Amar Kishan: Yeah, that's a great question. So when we did the analysis, we pre-specified for PSA strata just to try to capture as much of the data as possible as less than 0.25, 0.25 to 0.5, 0.5 to one and greater than one. And when we looked in those four strata, the P value for interaction was 0.08. And in the groups that had a PSA less than 0.5, there was no OS benefit. And in the patients who had a PSA greater than 0.5, we did see an OS benefit. So we decided to then look maybe at the binary cutoff of less than or equal to 0.5 versus greater than 0.5. It also happened to be the median PSA in patients that were in the plus or minus long-term hormone therapy randomization.
Neeraj Agarwal: And to me, as a medical oncologist, it makes sense.
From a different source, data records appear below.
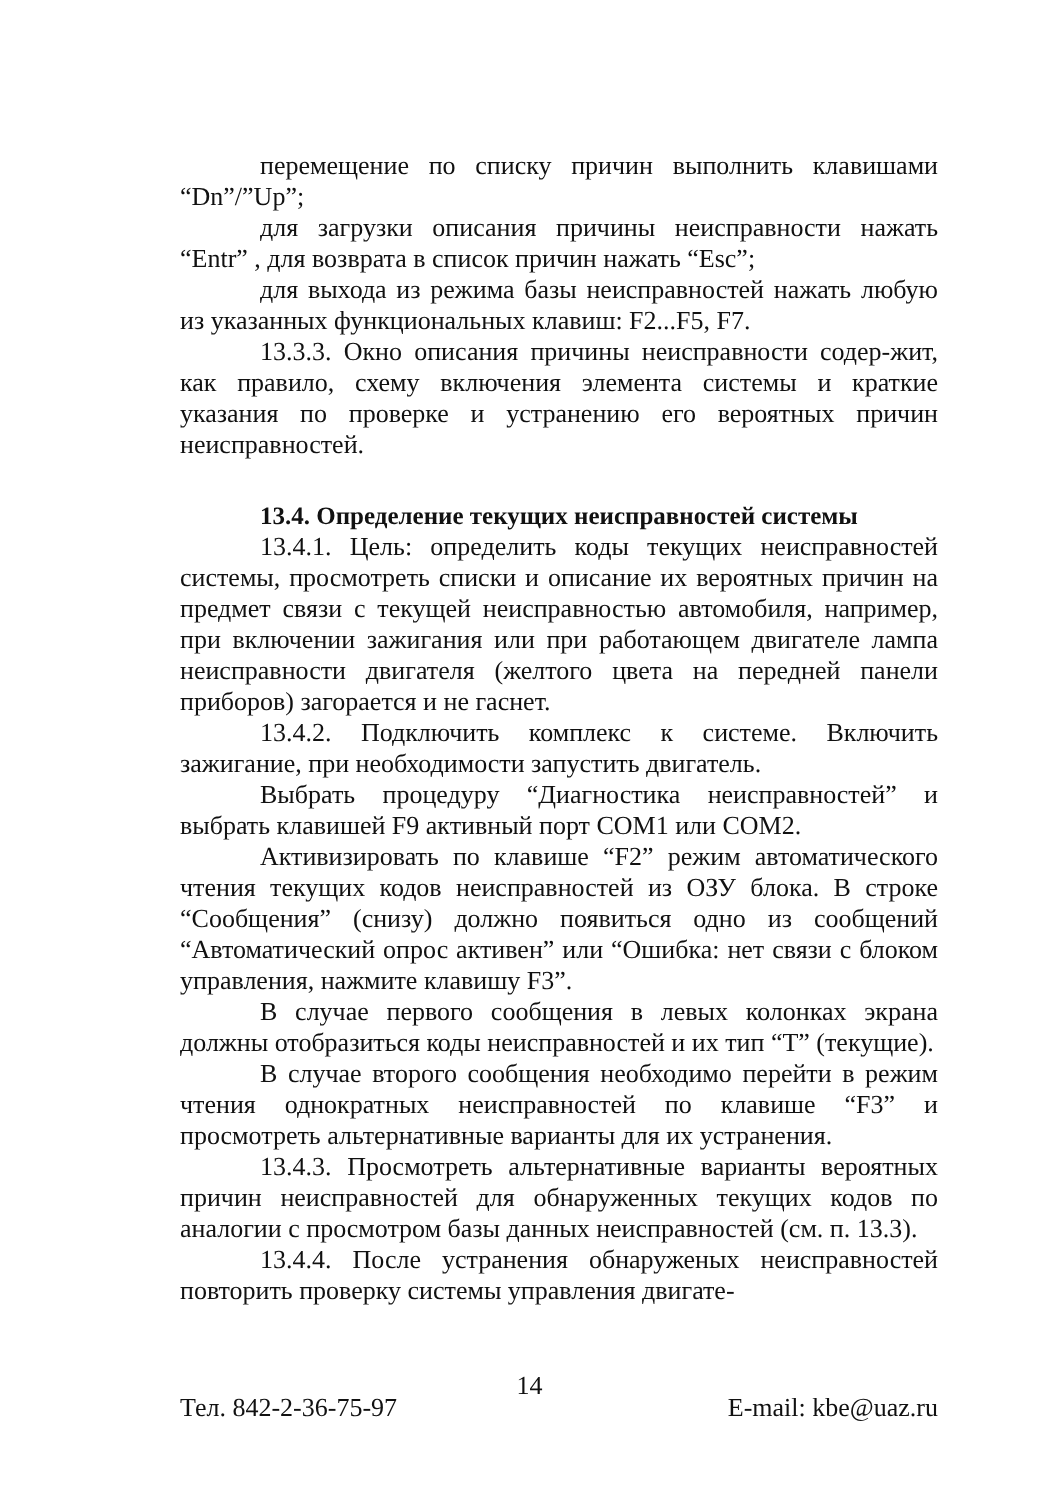перемещение по списку причин выполнить клавишами “Dn”/”Up”;
для загрузки описания причины неисправности нажать “Entr” , для возврата в список причин нажать “Esc”;
для выхода из режима базы неисправностей нажать любую из указанных функциональных клавиш: F2...F5, F7.
13.3.3. Окно описания причины неисправности содер-жит, как правило, схему включения элемента системы и краткие указания по проверке и устранению его вероятных причин неисправностей.
13.4. Определение текущих неисправностей системы
13.4.1. Цель: определить коды текущих неисправностей системы, просмотреть списки и описание их вероятных причин на предмет связи с текущей неисправностью автомобиля, например, при включении зажигания или при работающем двигателе лампа неисправности двигателя (желтого цвета на передней панели приборов) загорается и не гаснет.
13.4.2. Подключить комплекс к системе. Включить зажигание, при необходимости запустить двигатель.
Выбрать процедуру “Диагностика неисправностей” и выбрать клавишей F9 активный порт COM1 или COM2.
Активизировать по клавише “F2” режим автоматического чтения текущих кодов неисправностей из ОЗУ блока. В строке “Сообщения” (снизу) должно появиться одно из сообщений “Автоматический опрос активен” или “Ошибка: нет связи с блоком управления, нажмите клавишу F3”.
В случае первого сообщения в левых колонках экрана должны отобразиться коды неисправностей и их тип “T” (текущие).
В случае второго сообщения необходимо перейти в режим чтения однократных неисправностей по клавише “F3” и просмотреть альтернативные варианты для их устранения.
13.4.3. Просмотреть альтернативные варианты вероятных причин неисправностей для обнаруженных текущих кодов по аналогии с просмотром базы данных неисправностей (см. п. 13.3).
13.4.4. После устранения обнаруженых неисправностей повторить проверку системы управления двигате-
14
Тел. 842-2-36-75-97 E-mail: kbe@uaz.ru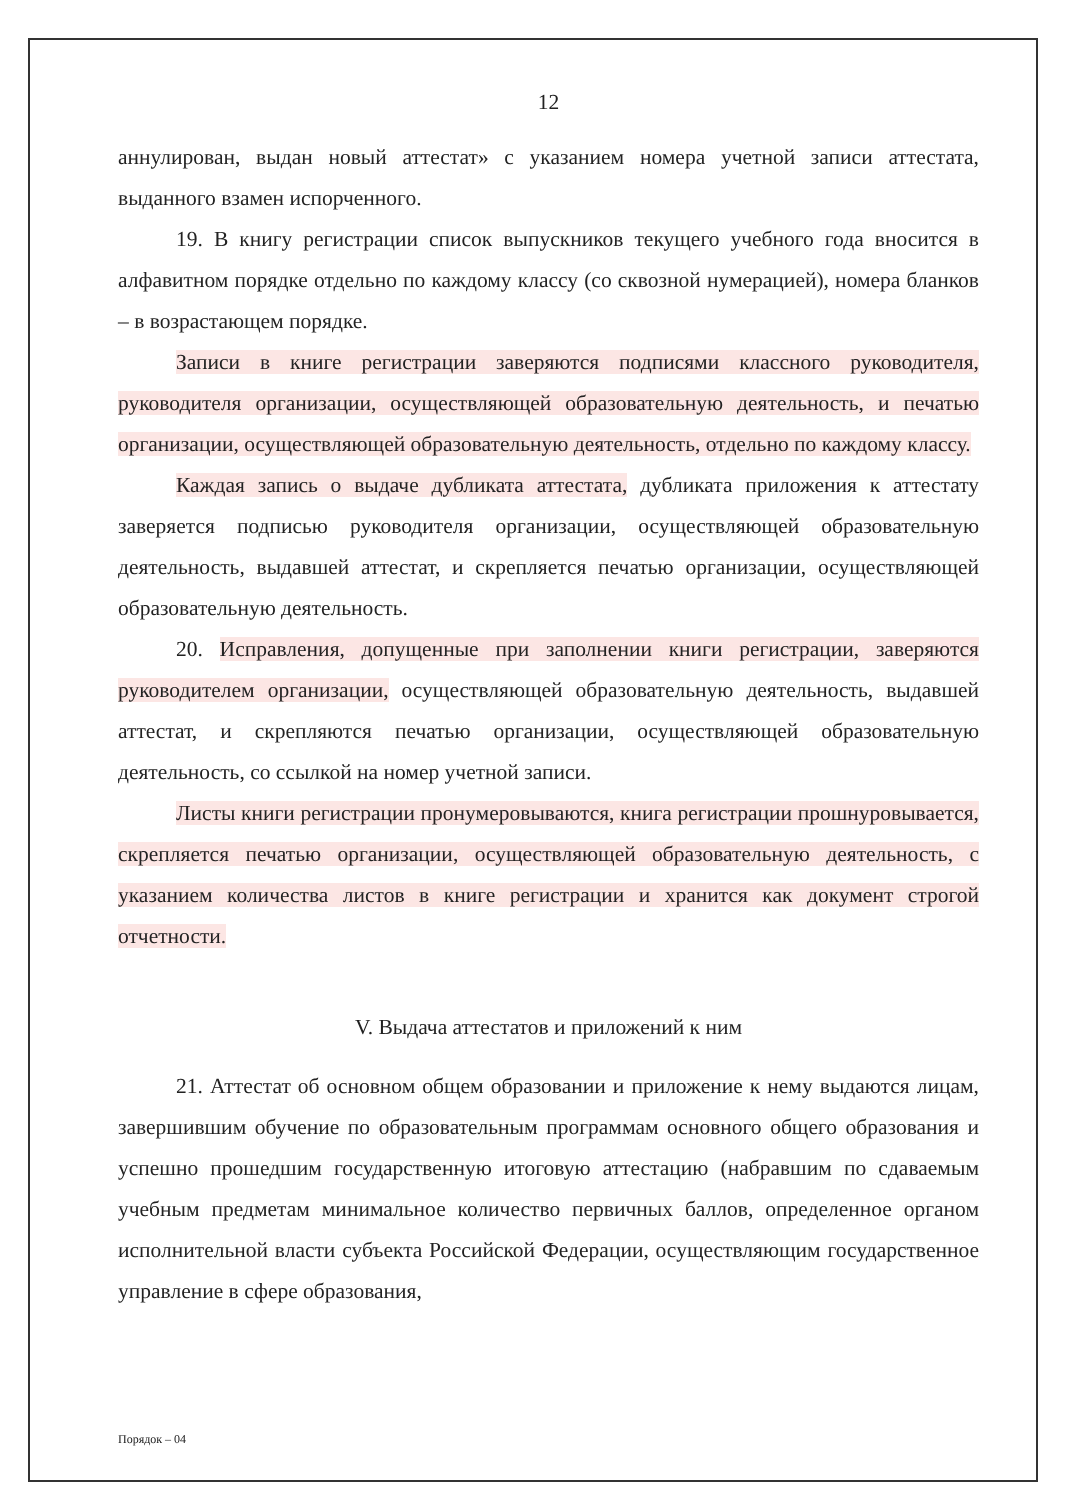12
аннулирован, выдан новый аттестат» с указанием номера учетной записи аттестата, выданного взамен испорченного.
19. В книгу регистрации список выпускников текущего учебного года вносится в алфавитном порядке отдельно по каждому классу (со сквозной нумерацией), номера бланков – в возрастающем порядке.
Записи в книге регистрации заверяются подписями классного руководителя, руководителя организации, осуществляющей образовательную деятельность, и печатью организации, осуществляющей образовательную деятельность, отдельно по каждому классу.
Каждая запись о выдаче дубликата аттестата, дубликата приложения к аттестату заверяется подписью руководителя организации, осуществляющей образовательную деятельность, выдавшей аттестат, и скрепляется печатью организации, осуществляющей образовательную деятельность.
20. Исправления, допущенные при заполнении книги регистрации, заверяются руководителем организации, осуществляющей образовательную деятельность, выдавшей аттестат, и скрепляются печатью организации, осуществляющей образовательную деятельность, со ссылкой на номер учетной записи.
Листы книги регистрации пронумеровываются, книга регистрации прошнуровывается, скрепляется печатью организации, осуществляющей образовательную деятельность, с указанием количества листов в книге регистрации и хранится как документ строгой отчетности.
V. Выдача аттестатов и приложений к ним
21. Аттестат об основном общем образовании и приложение к нему выдаются лицам, завершившим обучение по образовательным программам основного общего образования и успешно прошедшим государственную итоговую аттестацию (набравшим по сдаваемым учебным предметам минимальное количество первичных баллов, определенное органом исполнительной власти субъекта Российской Федерации, осуществляющим государственное управление в сфере образования,
Порядок – 04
I personally think most of the patients who we send for salvage radiation therapy have a PSA of 0.5. I'm sure it may be reflective of your own practice and patients who have a PSA level of more than 0.5, they likely have metastatic disease. So any comments on that?
Amar Kishan: I think that's exactly right. I think there's maybe two effects that we could be seeing. One is there is a radiosensitizing aspect to hormone therapy and maybe the patients who don't have metastatic disease but have a PSA greater than 0.5, they have more bulk of disease in the prostate bed itself. So adding the hormone therapy might help from that perspective. But I completely agree that likely what we're picking up is the benefit of hormone therapies maybe from controlling micrometastatic disease in these patients with very elevated PSAs. In fact, we did something called a spline analysis, and it looked like the biggest benefit to adding hormone therapy was in patients with really high PSAs, like greater than 1.6, which almost certainly modern era, if you did a PSMA PET, you would see something likely outside the pelvis. So I overall agree.
Neeraj Agarwal: And especially given the emergence of our awareness, increasing awareness of long-term side effects of androgen deprivation therapy, especially in these patients who are going to live for many years, I think it's personally for my practice is a very exciting news that these patients who have a low PSA level of less than 0.5 nanogram per milliliter, they do not need radiation therapy. They do not need androgen deprivation therapy when they're getting salvage radiation therapy, and we can potentially protect these patients from long-term cardiovascular side effects of androgen deprivation therapy.
Amar Kishan: Absolutely agree. And that was one of the major driving focuses of this. You could say that maybe there are some patients with very aggressive disease features, rapid doubling time or something that falls under 0.5 and maybe it's a nuanced discussion with those patients. But I think yes, we can take a look at the POSEIDON data and say for the vast majority of patients, it's probably overtreatment to add hormone therapy to salvage radiation. For the reasons that you mentioned that nobody wants to be on hormone therapy if they don't have to be in terms of an OS benefit.
Neeraj Agarwal: So for our worldwide audience today, this is definitely, as I said, a practice-informing study. Any message for our colleagues across the world, when they are seeing patients for salvage radiation therapy, for biochemical recurrence, what they should be doing from androgen deprivation therapy perspective?
Amar Kishan: I think the two main key takeaways would be that for patients with a PSA greater than 0.5, they may have this benefit from adding hormone therapy in terms of an OS for patients who are getting hormone therapy, short term is likely sufficient. And maybe a third one, which is ultimately it's always a nuanced discussion. If it's someone with, again, at least a nine, rapid doubling time, it's a risk-benefit ratio for adding the hormone therapy, but hopefully for patients being referred for early salvage radiation therapy less than 0.5, we can spare a lot of them from hormone therapy.
Neeraj Agarwal: Thank you so much for summarizing these data so clearly for our colleagues out there.
Amar Kishan: Thank you for the invitation.